Since you are determined to get to the top, you learn from past experience and figure out that the best way to beat the downward trend is to keep your head when you are going backwards, wait for a slowdown or (better yet) a reversal, and jump ahead several steps at a time when the opportunity presents itself.

Target betting is above all an opportunistic strategy.

Your chances of winning are no better when you bump up your bet than they are at any other time.

But if your "leap forward" coincides with the escalator moving up instead of down for a while, you have a very good chance indeed of ending up where you need to be.

Some people may find my analogies frivolous or even childish, and they are welcome to stick strictly to the numbers and keep right on losing.

I just know that when you are trying to climb up a down escalator, leaps and bounds are better by far than standing still while going backwards. Oops, there I go again...

To return to simple arithmetic, if you lose five bets in a row and then win one, you are four bets behind. And unless the current negative trend completely reverses itself, you will not make much headway either by betting randomly or sticking with the same amount.

That is what the house depends on for your "contribution" - a reluctance to spread wider than 1-5 at most, and an acceptance on your part that you are probably going to lose eventually.

In the current BST data set, 1,930 winning bets had an average value of $478 and 2,159 losing bets had an average value of $382.

Large amounts in both cases, for sure.

But since you are certain in the long run to lose more bets than you win, the only way you can counter the consequent drain on your bankroll is to make sure that you win more when you win than you lose when you lose.

Target betting, which can also be defined as both progressive betting and money management, makes that happen.

In the BST sample, losses exceed wins by 5.14%, spelling certain doom for the fixed or random bettor.

But since my average win value exceeded my average loss value by 25%, that big, fat house edge was no threat to me at all.

You cannot hope to achieve a long-term result remotely like that unless you are willing (and able, with an adequate bankroll) to bet whatever the win-loss pattern demands in order to maintain your upward momentum on that down escalator.

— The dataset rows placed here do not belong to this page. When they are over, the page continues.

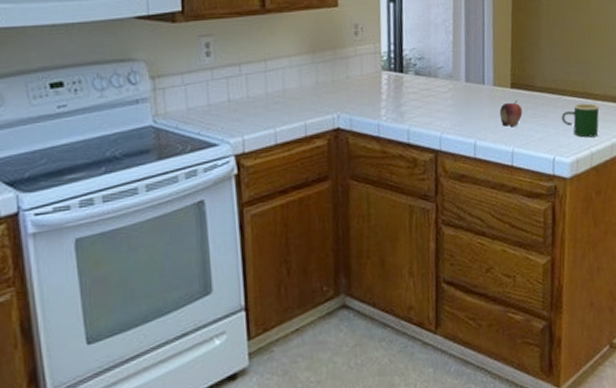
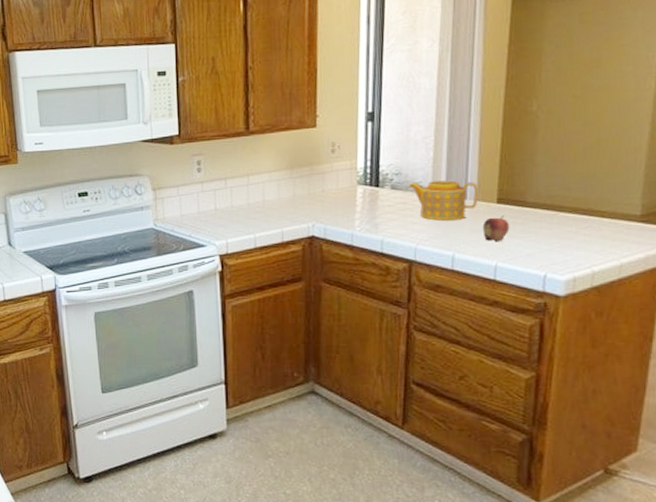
teapot: none [430,65,495,108] -> present [408,180,478,221]
mug: present [561,103,599,138] -> none [557,220,606,256]

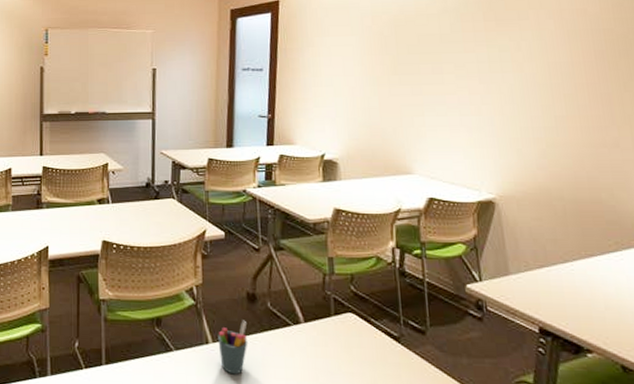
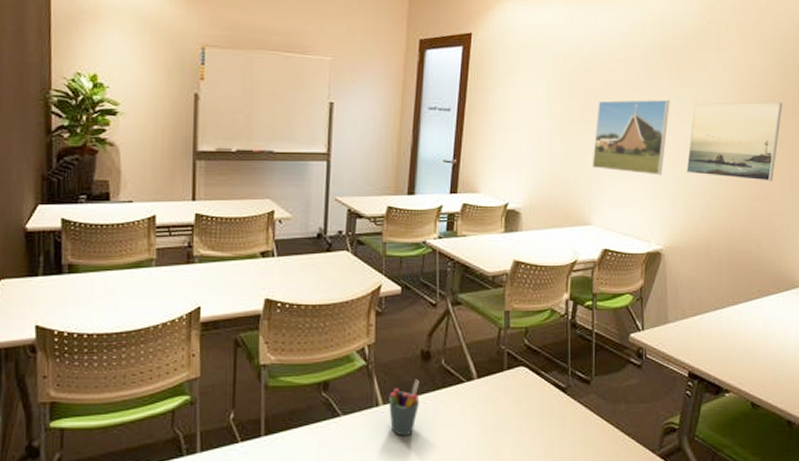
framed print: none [409,49,490,124] -> present [592,99,670,176]
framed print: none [515,45,624,127] -> present [686,102,783,181]

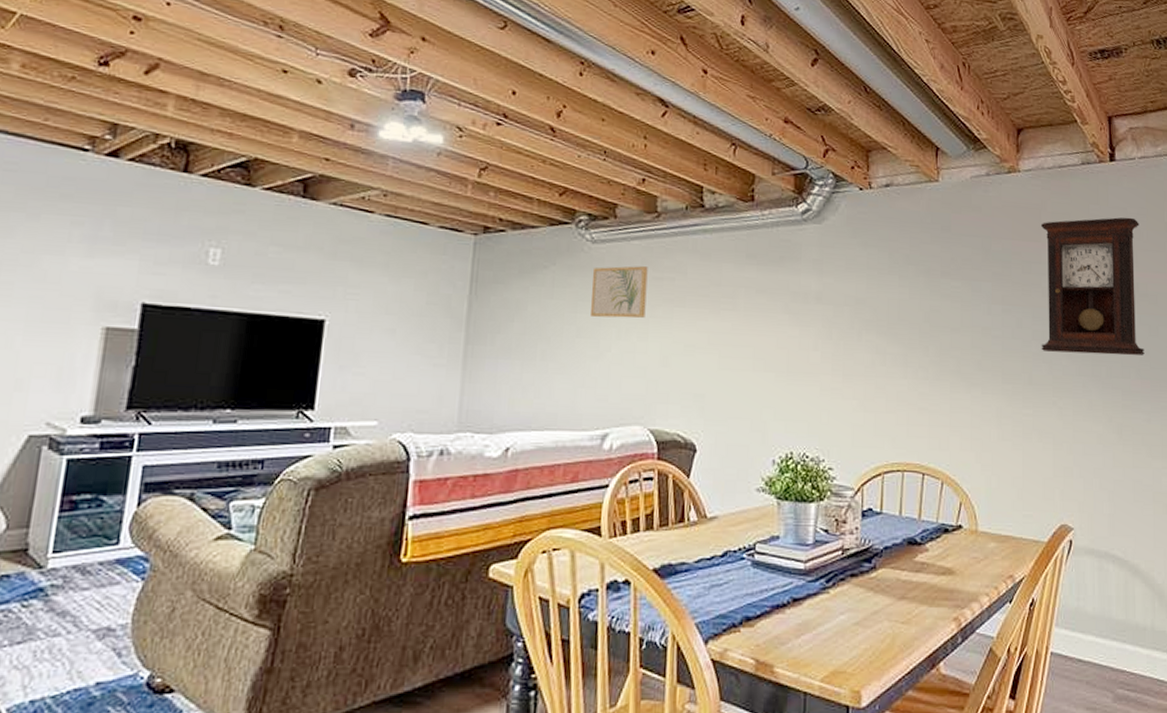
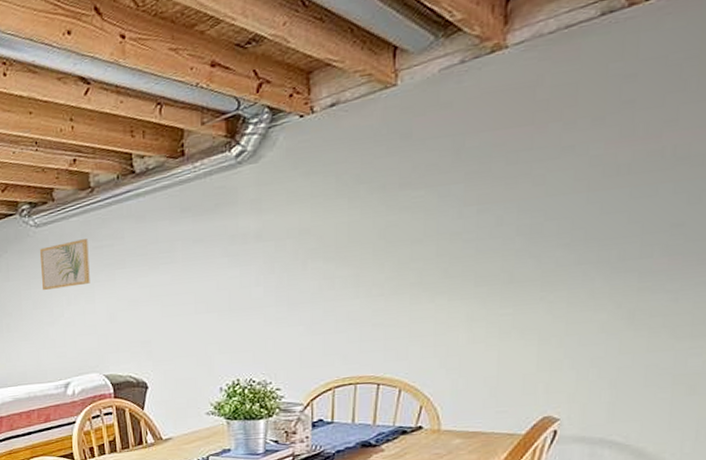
pendulum clock: present [1041,217,1145,356] -> none [527,65,686,246]

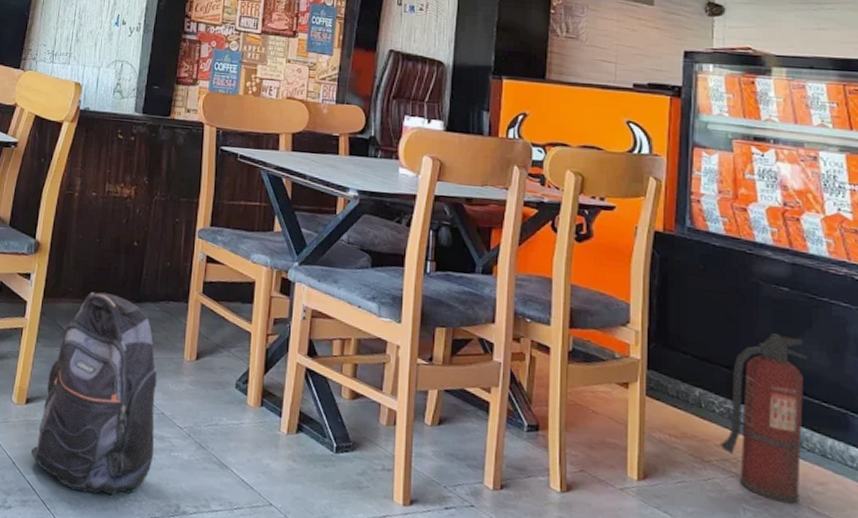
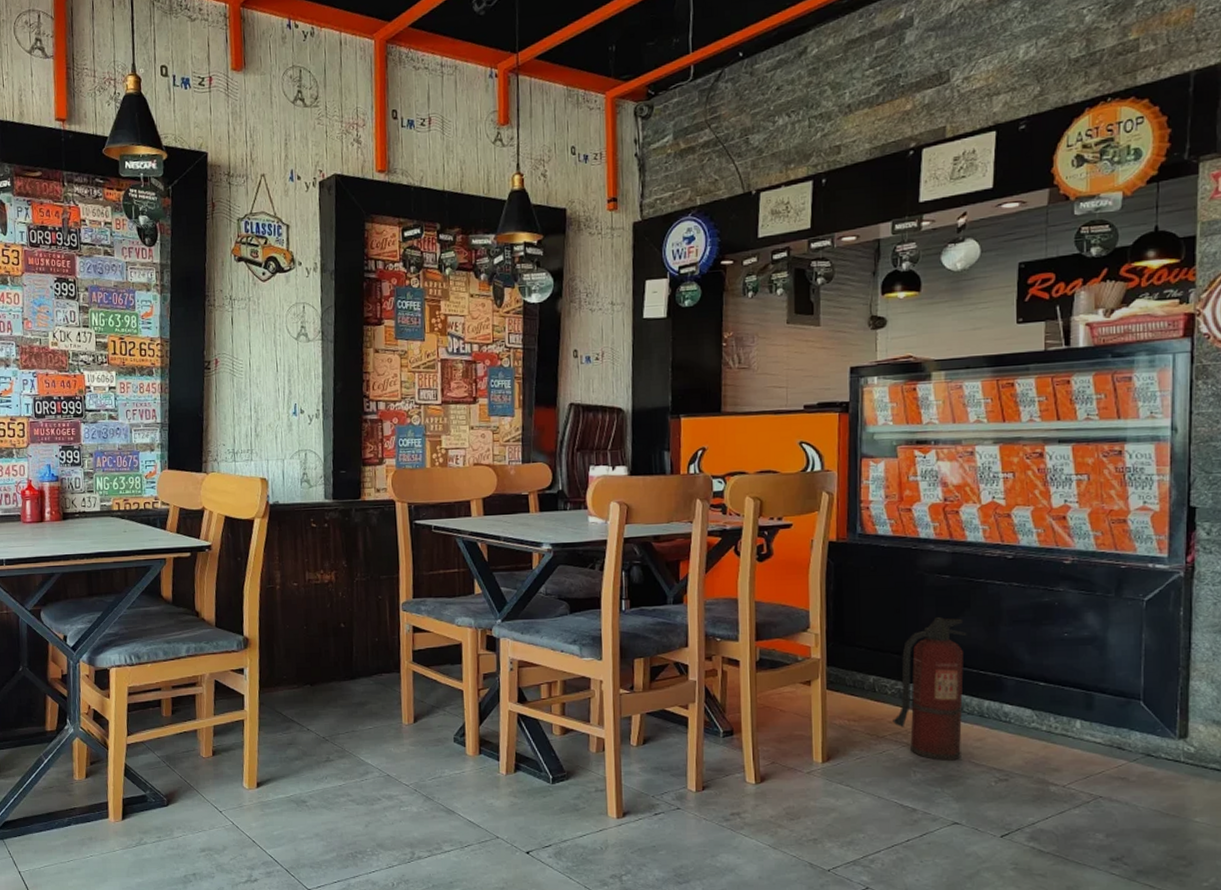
backpack: present [31,291,158,496] -> none [268,675,385,856]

Dithering, sidestepping, hesitating, stumbling and abandoning the strategy in mid-ride will all hand the house your bankroll in the end.

Remember, the house's strategy is a passive one that consists of inviting you into a game, selling you a few chips, and allowing you to do pretty much whatever you want.

The house provides the rope. You do the rest.

You, however, have choices.

And if you have a foolproof method and a little bit of cold hard cash behind you, you have the means to grab control of the game and make the house advantage irrelevant.

In the current BST set, 69% of all successful recoveries were against a negative or neutral actual value (AV), meaning that according to negative expectation, the house should at worst have broken even about half the time and taken my money otherwise.

Didn't happen.

More than 60% of all recoveries were achieved with a single win, not the two consecutive wins (twins!) that I often refer to.

The numbers for all 90,000 blackjack rounds to date confirmed the pattern: 68% of all turnarounds had a zero or negative AV, 66% of recoveries were 1-win turnarounds.

Baccarat is a tougher table game to beat than blackjack, but the 202,130-round Jones sample produced some familiar numbers: 65% negative or neutral EOS, 73% 1-win turnarounds.

The Rodriguez/Zumma numbers also toed the line: 66% negative/neutral, 73% 1-win.

These results cover a sample of 400,000 rounds derived from two very different casino house games.

They are possible because win-loss patterns are in "big picture" terms absolutely predictable.

That does not mean, and never will, that we can know the outcome of the very next bet. But the broader and wider our net, the more sure we can be about what we will find in it.

The house believes in and thrives on the predictability of games of chance.

Players should do the same.

An important reminder: The only person likely to make money out of this blog is you, Dear Reader. There's nothing to buy, ever, and your soul is safe (from me, at least). Test my ideas and use them or don't. It's up to you.